Tried to write a process-based timeout (sync) on the cheap, like this:
from concurrent.futures import ProcessPoolExecutor
def call_with_timeout(func, *args, timeout=3):
with ProcessPoolExecutor(max_workers=1) as pool:
future = pool.submit(func, *args)
result = future.result(timeout=timeout)
But it seems the timeout argument passed to future.result doesn't really work as advertised.
>>> t0 = time.time()
... call_with_timeout(time.sleep, 2, timeout=3)
... delta = time.time() - t0
... print('wall time:', delta)
wall time: 2.016767978668213
OK.
>>> t0 = time.time()
... call_with_timeout(time.sleep, 5, timeout=3)

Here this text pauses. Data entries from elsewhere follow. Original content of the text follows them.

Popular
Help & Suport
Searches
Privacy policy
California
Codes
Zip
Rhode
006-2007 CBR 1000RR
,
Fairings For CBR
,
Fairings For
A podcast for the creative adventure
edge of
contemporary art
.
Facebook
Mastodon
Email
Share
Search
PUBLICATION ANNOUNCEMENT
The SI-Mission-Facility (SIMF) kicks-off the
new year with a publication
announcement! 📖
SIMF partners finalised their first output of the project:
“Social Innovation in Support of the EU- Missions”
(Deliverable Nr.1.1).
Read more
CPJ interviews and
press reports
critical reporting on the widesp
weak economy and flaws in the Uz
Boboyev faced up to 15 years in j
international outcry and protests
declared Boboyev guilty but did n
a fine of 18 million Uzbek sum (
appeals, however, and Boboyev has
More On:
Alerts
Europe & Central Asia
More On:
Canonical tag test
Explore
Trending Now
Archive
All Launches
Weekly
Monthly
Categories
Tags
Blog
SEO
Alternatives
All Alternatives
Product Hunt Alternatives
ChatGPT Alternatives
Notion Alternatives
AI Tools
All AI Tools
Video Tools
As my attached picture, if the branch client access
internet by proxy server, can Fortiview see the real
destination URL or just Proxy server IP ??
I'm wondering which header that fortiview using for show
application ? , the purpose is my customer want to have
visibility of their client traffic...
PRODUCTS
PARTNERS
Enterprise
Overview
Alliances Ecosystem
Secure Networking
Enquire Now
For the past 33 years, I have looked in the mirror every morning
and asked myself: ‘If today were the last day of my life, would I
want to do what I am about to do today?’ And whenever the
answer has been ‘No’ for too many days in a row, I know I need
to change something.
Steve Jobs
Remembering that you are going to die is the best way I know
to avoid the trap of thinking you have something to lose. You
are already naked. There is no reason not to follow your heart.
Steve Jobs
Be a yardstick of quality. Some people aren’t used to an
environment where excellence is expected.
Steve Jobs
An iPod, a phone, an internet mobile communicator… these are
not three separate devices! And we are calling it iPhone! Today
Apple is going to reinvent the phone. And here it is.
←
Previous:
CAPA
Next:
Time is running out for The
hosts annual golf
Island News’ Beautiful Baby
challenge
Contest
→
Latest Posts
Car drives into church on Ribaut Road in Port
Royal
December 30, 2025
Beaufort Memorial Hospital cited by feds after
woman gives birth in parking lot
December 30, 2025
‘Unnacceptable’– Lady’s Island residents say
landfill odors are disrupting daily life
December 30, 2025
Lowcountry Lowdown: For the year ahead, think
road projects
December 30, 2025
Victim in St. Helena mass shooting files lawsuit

... delta = time.time() - t0
... print('wall time:', delta)
# TimeoutError
Not OK - unblocked after 5 seconds, not 3 seconds.
Related questions show how to do this with thread pools, or with signal. How to timeout a process submitted to a pool after n seconds, without using any _private API of multiprocessing? Hard kill is fine, no need to request a clean shutdown.
You might want to take a look at pebble.
Its ProcessPool was designed to solve this exact issue: enable timeout and cancellation of running tasks without the need of shutting down the entire pool.
When a future times out or is cancelled, the worker gets actually terminated effectively stopping the execution of the scheduled function.
Timeout:
pool = pebble.ProcessPool(max_workers=1)
future = pool.schedule(func, args=args, timeout=1)
try:
future.result()
except TimeoutError:
print("Timeout")
Example:
def call_with_timeout(func, *args, timeout=3):
pool = pebble.ProcessPool(max_workers=1)
with pool:
future = pool.schedule(func, args=args, timeout=timeout)
return future.result()